Granted, Luke Wilson and Maya Rudolph are hardly marquee leads, especially in the wake of the former’s box office flameout earlier this summer in the form of My Super Ex-Girlfriend, also released by Fox. Still, Idiocracy is in many ways the perfect back-to-school movie, and even though Beavis and Butt-head has been off television for more than a decade now, Judge is still a respected name among the hipster sly-comedy crowd.

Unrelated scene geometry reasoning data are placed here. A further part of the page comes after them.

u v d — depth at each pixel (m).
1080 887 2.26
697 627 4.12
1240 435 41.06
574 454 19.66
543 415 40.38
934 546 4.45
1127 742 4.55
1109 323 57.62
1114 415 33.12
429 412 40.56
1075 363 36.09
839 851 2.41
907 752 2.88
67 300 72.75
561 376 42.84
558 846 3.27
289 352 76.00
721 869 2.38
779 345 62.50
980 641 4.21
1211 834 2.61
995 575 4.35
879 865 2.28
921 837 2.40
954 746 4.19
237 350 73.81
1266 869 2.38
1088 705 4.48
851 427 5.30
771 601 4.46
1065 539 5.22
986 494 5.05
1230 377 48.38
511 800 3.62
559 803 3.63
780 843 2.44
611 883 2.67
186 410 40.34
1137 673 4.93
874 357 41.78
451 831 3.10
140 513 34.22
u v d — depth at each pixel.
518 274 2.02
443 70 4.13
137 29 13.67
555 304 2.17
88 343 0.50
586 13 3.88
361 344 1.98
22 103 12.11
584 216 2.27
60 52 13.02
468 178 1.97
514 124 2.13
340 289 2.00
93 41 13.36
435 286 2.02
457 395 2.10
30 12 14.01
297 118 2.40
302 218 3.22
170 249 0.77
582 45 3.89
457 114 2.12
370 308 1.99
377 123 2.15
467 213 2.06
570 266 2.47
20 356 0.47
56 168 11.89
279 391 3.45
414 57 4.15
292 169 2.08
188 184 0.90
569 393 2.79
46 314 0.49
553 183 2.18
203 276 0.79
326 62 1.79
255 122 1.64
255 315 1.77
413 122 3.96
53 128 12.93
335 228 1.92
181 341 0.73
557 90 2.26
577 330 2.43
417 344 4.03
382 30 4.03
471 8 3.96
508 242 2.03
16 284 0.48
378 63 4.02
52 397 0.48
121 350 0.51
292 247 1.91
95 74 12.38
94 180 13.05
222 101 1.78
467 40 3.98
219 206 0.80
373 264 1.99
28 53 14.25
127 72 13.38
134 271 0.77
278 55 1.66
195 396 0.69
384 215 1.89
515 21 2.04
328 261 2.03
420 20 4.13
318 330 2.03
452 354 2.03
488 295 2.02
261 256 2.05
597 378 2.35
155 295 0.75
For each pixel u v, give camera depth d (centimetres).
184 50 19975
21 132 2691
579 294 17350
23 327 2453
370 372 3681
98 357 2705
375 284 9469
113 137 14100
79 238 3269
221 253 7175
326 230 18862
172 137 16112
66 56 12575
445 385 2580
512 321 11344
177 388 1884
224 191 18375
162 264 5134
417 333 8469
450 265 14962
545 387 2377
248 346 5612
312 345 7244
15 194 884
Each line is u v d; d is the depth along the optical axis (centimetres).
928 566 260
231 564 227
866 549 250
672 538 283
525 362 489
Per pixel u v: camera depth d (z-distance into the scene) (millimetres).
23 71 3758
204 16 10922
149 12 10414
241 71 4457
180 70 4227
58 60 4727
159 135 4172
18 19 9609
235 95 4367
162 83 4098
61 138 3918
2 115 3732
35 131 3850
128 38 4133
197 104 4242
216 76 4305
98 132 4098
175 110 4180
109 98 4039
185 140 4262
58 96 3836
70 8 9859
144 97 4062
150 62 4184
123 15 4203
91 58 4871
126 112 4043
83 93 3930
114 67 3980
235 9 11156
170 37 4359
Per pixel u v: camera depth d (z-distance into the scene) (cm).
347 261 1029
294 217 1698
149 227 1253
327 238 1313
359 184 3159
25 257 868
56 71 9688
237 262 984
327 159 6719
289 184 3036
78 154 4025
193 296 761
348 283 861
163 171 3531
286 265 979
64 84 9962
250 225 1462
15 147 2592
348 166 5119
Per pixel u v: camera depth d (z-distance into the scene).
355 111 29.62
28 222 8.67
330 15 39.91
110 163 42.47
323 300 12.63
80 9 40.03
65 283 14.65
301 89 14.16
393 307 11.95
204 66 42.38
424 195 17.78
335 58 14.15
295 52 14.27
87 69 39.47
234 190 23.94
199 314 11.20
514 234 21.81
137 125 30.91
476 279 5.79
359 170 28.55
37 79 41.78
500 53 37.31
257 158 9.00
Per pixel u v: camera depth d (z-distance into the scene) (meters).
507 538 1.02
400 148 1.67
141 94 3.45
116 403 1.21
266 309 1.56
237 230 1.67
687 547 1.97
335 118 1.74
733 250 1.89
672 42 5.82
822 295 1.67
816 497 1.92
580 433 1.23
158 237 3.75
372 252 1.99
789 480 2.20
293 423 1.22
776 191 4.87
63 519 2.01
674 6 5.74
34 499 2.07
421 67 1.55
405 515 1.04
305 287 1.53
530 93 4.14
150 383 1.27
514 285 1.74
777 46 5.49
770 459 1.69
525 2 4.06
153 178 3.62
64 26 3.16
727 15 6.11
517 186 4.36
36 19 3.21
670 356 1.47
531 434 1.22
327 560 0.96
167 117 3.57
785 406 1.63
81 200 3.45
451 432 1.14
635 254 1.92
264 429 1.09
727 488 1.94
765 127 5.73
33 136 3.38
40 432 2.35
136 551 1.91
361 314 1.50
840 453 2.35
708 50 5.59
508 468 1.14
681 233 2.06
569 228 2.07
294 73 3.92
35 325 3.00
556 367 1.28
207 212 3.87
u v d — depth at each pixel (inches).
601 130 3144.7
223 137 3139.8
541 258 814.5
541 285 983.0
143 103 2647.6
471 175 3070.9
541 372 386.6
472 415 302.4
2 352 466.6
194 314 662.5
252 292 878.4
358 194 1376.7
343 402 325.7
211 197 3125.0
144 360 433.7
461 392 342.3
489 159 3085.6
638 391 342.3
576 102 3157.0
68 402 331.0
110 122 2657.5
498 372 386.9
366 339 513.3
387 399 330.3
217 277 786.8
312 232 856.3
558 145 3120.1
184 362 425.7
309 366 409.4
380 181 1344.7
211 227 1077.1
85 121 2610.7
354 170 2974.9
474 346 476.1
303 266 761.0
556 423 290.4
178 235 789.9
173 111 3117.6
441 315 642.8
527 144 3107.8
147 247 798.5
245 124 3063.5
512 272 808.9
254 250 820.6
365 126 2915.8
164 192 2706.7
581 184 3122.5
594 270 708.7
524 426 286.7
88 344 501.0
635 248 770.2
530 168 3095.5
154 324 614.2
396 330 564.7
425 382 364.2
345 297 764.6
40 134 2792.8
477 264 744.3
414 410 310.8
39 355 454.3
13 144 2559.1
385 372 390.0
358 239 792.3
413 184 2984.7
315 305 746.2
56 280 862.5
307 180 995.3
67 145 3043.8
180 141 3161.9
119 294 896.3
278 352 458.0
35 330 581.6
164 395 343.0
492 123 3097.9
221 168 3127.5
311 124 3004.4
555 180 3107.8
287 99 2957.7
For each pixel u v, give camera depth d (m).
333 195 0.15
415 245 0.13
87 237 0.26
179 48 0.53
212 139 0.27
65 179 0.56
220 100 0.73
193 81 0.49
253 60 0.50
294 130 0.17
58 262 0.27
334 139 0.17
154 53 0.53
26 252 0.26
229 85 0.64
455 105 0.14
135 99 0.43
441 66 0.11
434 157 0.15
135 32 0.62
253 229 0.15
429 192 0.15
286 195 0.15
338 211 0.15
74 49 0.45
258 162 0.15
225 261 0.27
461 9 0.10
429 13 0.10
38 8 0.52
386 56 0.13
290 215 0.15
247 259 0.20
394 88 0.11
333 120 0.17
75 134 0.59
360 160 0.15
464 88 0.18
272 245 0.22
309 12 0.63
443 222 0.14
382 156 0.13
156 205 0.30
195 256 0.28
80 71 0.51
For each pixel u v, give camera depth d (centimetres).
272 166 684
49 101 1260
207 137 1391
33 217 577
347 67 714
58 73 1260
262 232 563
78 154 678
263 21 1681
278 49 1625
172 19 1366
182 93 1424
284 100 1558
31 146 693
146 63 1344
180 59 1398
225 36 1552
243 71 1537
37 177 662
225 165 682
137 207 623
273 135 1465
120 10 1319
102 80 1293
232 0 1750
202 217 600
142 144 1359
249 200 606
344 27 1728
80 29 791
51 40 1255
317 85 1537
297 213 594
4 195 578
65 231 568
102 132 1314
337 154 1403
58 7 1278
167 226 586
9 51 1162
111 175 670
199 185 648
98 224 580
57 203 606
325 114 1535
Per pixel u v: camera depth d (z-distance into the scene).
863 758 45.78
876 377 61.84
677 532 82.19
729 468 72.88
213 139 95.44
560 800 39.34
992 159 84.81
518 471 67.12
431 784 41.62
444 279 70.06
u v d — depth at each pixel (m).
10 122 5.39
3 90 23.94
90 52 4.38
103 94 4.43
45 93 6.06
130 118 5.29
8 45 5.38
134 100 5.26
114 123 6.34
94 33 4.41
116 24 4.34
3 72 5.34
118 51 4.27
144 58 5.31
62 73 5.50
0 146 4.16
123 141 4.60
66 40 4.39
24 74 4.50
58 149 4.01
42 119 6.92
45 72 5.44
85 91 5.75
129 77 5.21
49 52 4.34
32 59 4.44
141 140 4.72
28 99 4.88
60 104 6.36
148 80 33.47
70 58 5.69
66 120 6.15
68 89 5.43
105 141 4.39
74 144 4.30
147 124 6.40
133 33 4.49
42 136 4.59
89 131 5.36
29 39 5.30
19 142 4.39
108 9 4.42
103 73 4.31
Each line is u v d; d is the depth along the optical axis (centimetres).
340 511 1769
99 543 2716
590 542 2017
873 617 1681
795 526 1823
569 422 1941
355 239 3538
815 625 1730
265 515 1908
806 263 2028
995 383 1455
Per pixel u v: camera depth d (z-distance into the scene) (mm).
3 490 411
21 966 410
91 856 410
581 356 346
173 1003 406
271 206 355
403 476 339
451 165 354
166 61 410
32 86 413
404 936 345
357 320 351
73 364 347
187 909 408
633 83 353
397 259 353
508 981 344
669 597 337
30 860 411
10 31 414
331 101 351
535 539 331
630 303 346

One popular — and certainly not too farfetched — theory is that the proudly lowbrow, R-rated Idiocracy touched a nerve within boardrooms because of how harshly it comes down satirically on some of its corporate players within the movie. Apart from the Costco dig and all sorts of franchising and licensing jokes, delivered in visual scattershot throughout the film, over the years the burger chain Fuddrucker’s has morphed into Buttf*ckers, Starbucks gives hand-jobs with its lattes, and tax refunds (I think from a name company, though I can’t recollect with 100% certainty) can be received in the form of further sexual gratification. “If you don’t smoke Tarrylton’s… f*ck you!” exclaims one leering billboard, while Carl’s Jr. kiosks repeatedly greet customers in similarly crude fashion.
One rumor has Starbucks and-or other companies threatening legal action or, more likely, noncompliance and non-cooperation in future projects with the studio, meaning that this dump of Idiocracy satisfies 20th Century Fox’s contractual obligations while also showing their groveling sensitivity to the thin-skinned interests of fellow corporate citizens (as opposed to the alternative of… I don’t know, all that material somehow slipping by those that greenlit the movie and the legion of well-paid legal vetters that help handle product placement and rights clearances in films?). It’s hard to prove, of course — coincidentally, just like indecency. But Fox ducked calls for comment on this, or even to confirm or discuss the movie’s release strategy, except to say that it came out last week.
That, as much as the bizarrely bullet-riddled commercial corpse of Idiocracy, seems to say something.